• EXERCISE 1: According to the passage on nNOS neuron calcium imaging, what do nitric oxide synthase expressing neurons show low levels of?
• EXERCISE 2: Continue the passage on nNOS neuron calcium imaging from its final sentence.

• SUPPLIED TEXT:
-----

There are several caveats to these experiments. The fluorescence signals from nNOS neurons, whether measured as absolute fluorescence or in the absolute changes in fluorescence, was substantially smaller than the signals from pan-neuronally expressed GCaMP or GCaMP expressed pyramidal neuron localized GCaMP signals. This is a consequence of the much lower number of GCaMP-nNOS neurons than the with the pan-neuronal or pyramidal neuron specific promoters (Figure 7A–C). This large difference in the absolute signals for these different conditions means that it would be inappropriate to draw any strong conclusions in differences in the calcium signal amplitudes or in correlation coefficients between blood volumes and neural activity. Calcium indicators are qualitative indicators of neural activity, as simultaneous calcium imaging and electrophysiology has found that the correlation between calcium signals and spiking activity is moderate (Harris et al., 2016; Theis et al., 2016; Pachitariu et al., 2018), and there are likely cell-type specific differences in calcium levels, indicator expression, and coupling of calcium changes to spiking that makes it untenable to make quantitative comparisons across calcium measurements of activity across different cell types. Different neuronal subtypes are known to have differing calcium buffering (Lee et al., 2000; Egger and Stroh, 2009; Matthews et al., 2013) and nitric oxide synthase expressing neurons show low levels of endogenous calcium binding proteins (Dun et al., 1994). These results show that nNOS neurons, like pyramidal neurons and other interneurons (Zhang et al., 2019), increase their activity during locomotion.

-----

Entries drawn from a collection
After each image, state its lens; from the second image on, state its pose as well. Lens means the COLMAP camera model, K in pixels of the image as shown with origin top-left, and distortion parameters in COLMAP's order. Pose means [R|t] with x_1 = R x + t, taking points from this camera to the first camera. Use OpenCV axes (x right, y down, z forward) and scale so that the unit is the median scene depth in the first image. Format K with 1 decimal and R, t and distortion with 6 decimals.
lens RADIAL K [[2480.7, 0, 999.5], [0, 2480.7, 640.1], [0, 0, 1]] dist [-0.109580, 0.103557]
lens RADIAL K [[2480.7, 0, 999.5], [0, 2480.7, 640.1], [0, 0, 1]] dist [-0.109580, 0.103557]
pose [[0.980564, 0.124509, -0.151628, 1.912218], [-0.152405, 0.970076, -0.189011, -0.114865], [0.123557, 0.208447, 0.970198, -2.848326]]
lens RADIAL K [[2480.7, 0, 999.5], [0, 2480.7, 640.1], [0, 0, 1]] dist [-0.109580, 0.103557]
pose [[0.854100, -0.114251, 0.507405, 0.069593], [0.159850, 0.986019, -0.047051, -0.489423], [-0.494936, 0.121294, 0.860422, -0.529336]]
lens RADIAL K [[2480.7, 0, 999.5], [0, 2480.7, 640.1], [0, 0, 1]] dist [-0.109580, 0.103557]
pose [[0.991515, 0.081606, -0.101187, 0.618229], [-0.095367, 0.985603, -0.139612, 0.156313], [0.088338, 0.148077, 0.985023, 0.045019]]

-----

• REPLY 1: Endogenous calcium binding proteins.

• REPLY 2:
Relationship between neural activity and arterial dilation

One of the key utilities of hemodynamic imaging is that it allows us to make inferences about neural activity. As we have measured both neural activity and arterial diameter for multiple different perturbations, we sought to understand the relationship between them for different manipulations in pial arteries (Figure 8—figure supplement 1). We plotted the arterial diameter and gamma band power changes for each of the manipulations from the vehicle basal condition in Figure 8, with the basal and locomotion conditions connected by a line. A horizontal (left-right) shift means that neural activity is changed without a corresponding change in arterial diameter, while any vertical shift of the points means that there is change in arterial diameter without a corresponding change in neural activity. If there was a perfect, one-to-one ratio between gamma band power and arterial diameter, all of these points would lie along a line or a curve. If this is the case, by knowing the change in arterial diameter, one could infer the change in neural activity accurately from knowing the changes in arterial diameter. At the other extreme, if there were no relationship between neural activity and diameter, the points would be a shapeless blob. In this situation, it is not possible to infer neural activity from a change in arterial dilation.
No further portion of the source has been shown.